Running larger deep learning models is opening the path to new scientific possibilities, but conventional systems and architectures limit the problems that can be addressed, as models take a long time to train. Using supercomputers can drastically reduce this time if the supercomputing architecture can make efficient use of learning tools to accelerate the training of Deep Neural networks (DNN).
‘Cray’s proficiency in performance analysis and profiling, combined with the unique architecture of the XC systems, allowed us to bring deep learning problems to our Piz Daint system and scale them in a way that nobody else has,’ said Professor Thomas Schulthess, director of the Swiss National Supercomputing Centre (CSCS). ‘What is most exciting is that our researchers and scientists will now be able to use our existing Cray XC supercomputer to take on a new class of deep learning problems that were previously infeasible.’
Deep learning problems share algorithmic similarities with applications traditionally run on a massively parallel supercomputer. By optimising inter-node communication using the Cray XC Aries network and a high-performance MPI library, each training job can leverage significantly more compute resources – reducing the time required to train an individual model.

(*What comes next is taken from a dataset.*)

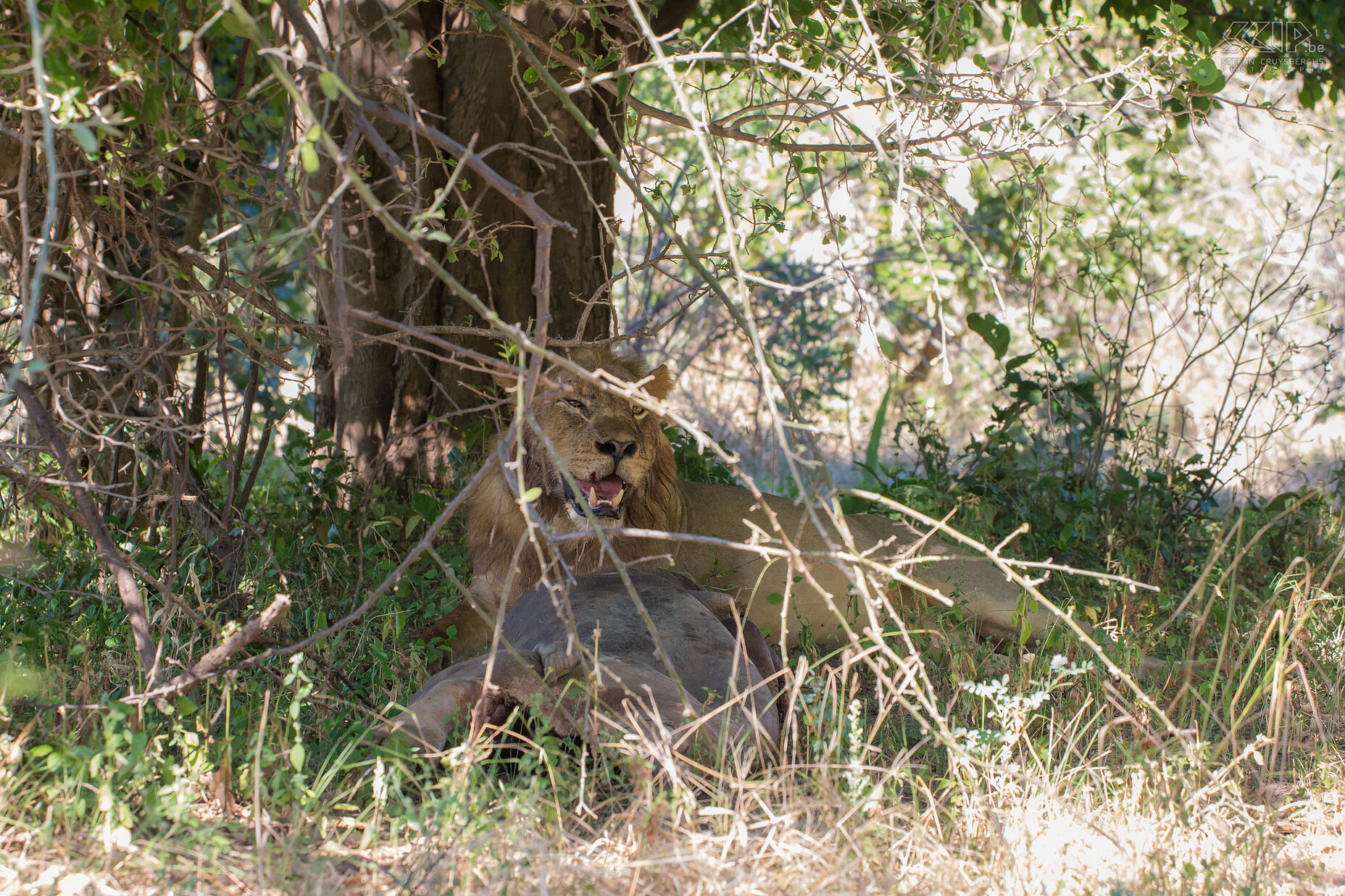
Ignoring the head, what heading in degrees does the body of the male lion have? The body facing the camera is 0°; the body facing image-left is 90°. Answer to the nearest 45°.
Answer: approximately 45°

‘Applying a supercomputing approach to optimise deep learning workloads represents a powerful breakthrough for training and evaluating deep learning algorithms at scale,’ said Dr. Xuedong Huang, distinguished engineer, Microsoft AI and Research. ‘Our collaboration with Cray and CSCS has demonstrated how the Microsoft Cognitive Toolkit can be used to push the boundaries of deep learning.’

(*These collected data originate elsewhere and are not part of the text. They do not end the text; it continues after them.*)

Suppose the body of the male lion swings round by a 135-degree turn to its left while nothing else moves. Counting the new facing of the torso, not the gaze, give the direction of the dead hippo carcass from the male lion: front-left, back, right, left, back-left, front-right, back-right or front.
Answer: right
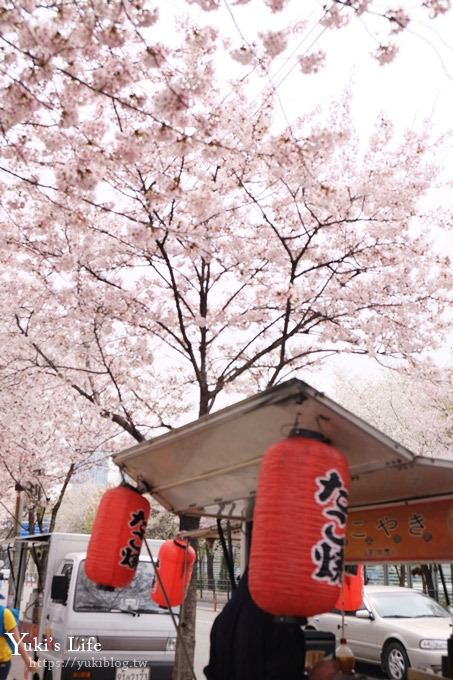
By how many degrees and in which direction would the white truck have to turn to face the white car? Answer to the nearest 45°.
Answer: approximately 90° to its left

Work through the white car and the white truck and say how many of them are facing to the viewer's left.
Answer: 0

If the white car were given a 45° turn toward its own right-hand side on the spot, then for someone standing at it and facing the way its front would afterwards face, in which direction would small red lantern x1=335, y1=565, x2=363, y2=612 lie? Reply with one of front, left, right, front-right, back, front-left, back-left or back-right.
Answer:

A team of experts from Cray, Microsoft, and CSCS have scaled the Microsoft Cognitive Toolkit to more than 1,000 NVIDIA Tesla P100 GPU accelerators on the Cray XC50 supercomputer at CSCS. The result of this deep learning collaboration opens the door for researchers to run larger, more complex, and multi-layered deep learning workloads at scale, harnessing the performance of a Cray supercomputer.
Dr Mark Staveley, Cray’s director of deep learning and machine learning said: ‘We are working to unlock possibilities around new approaches and model sizes, turning the dreams and theories of scientists into something real that they can explore. Our collaboration with Microsoft and CSCS is a game changer for what can be accomplished using deep learning.’